Origine et histoire de l'Église Saint-Pierre
L'église Saint-Pierre de Larnas, située dans le département de l'Ardèche, est un édifice roman des XIe et XIIe siècles, classé Monument Historique depuis 1907. Elle se distingue par sa qualité architecturale, avec des lignes pures et des matériaux soigneusement taillés. Dédiée à saint Pierre, elle aurait été construite par les moines bénédictins de Cruas, chargés de l'administration religieuse du plateau. Des traces d'un premier édifice carolingien, comme des pierres sculptées, ainsi que la mention d'un curé dès 950, suggèrent une origine plus ancienne. La signature de l'architecte Stefanus, datée du IXe siècle, est gravée à l'intérieur, renforçant cette hypothèse.
Pendant les guerres de Religion, l'église pourrait avoir subi des dommages, comme en témoigne la reconstruction partielle d'une abside en pierres irrégulières. Après cette période troublée, la paroisse, privée de pasteur, fut rétablie en 1598 avec la nomination de l’abbé Lescombes, qui y officia pendant 61 ans. Au XIXe siècle, des projets de démolition pour reconstruire l'église plus près du presbytère furent envisagés, mais abandonnés grâce à l'intervention d'un séminariste, Canaud, attachée à ce patrimoine. En 1907, le maire Robert de Lisleroy obtint son classement, la plaçant sous la protection de l'État.
L'architecture de l'église révèle un plan cruciforme avec un transept marqué et trois absides basses. La croisée du transept, surmontée d'une coupole sur trompes, est un élément remarquable, inspiré de celle de Bourg-Saint-Andéol. La nef, voûtée en berceau, comporte deux travées séparées par un arc retombant sur des pilastres. À l'intérieur, des signatures de maçons-tailleurs de pierre, comme celles de Regnerus, Stefanus et Sianoa, sont gravées sur un pilier, attestant de leur participation à la construction. Le décor sculpté, sobre, inclut des motifs géométriques et un nœud d'entrelacs carolingien réemployé.

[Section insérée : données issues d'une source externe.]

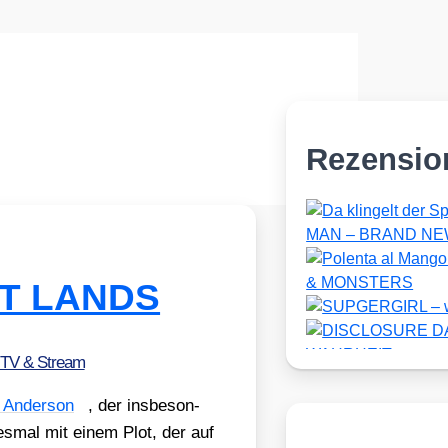
Rezensio
OST LANDS
 TV & Stream
 Ander­son
, der ins­be­son­
s­mal mit einem Plot, der auf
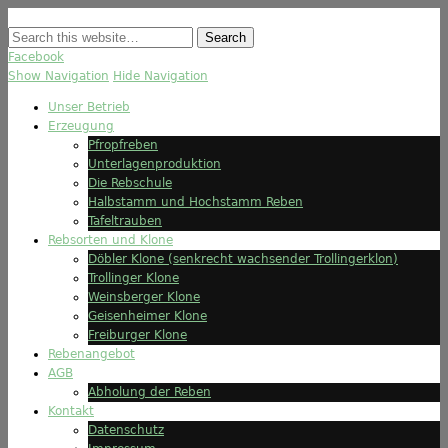
Facebook
Show Navigation
Hide Navigation
Unser Betrieb
Erzeugung
Pfropfreben
Unterlagenproduktion
Die Rebschule
Halbstamm und Hochstamm Reben
Tafeltrauben
Rebsorten und Klone
Döbler Klone (senkrecht wachsender Trollingerklon)
Trollinger Klone
Weinsberger Klone
Geisenheimer Klone
Freiburger Klone
Rebenangebot
AGB
Abholung der Reben
Kontakt
Datenschutz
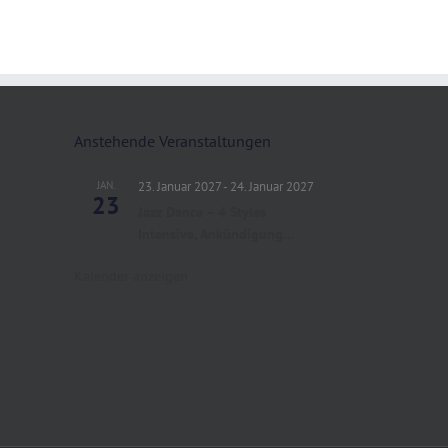
Anstehende Veranstaltungen
JAN.
23. Januar 2027
-
24. Januar 2027
23
Jazz Dance – 4 Styles
Intensive, Ankündigung…
Kalender anzeigen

La toiture, initialement en lauzes calcaires, fut remplacée au XIXe siècle par des tuiles rondes en raison de son état de dégradation, avant d'être restaurée en lauzes volcaniques en 1936, puis en lauzes calcaires en 2007. La façade ouest, reconstruite avec des éléments romans, pourrait correspondre à une travée disparue, comme le suggèrent des pierres d'attente et des traces d'arrachement. Le cimetière, autrefois situé autour de l'église, abritait des tombes anciennes jusqu'en 1855, date à laquelle il fut déplacé.
L'église Saint-Pierre est également marquée par des anecdotes locales, comme la légende du « sang de pierre », déformation du nom « serre de pierre » due à une erreur cadastrale. Malgré les vicissitudes de l'histoire, elle reste un témoignage précieux de l'art roman en Vivarais, protégé et valorisé pour les générations futures.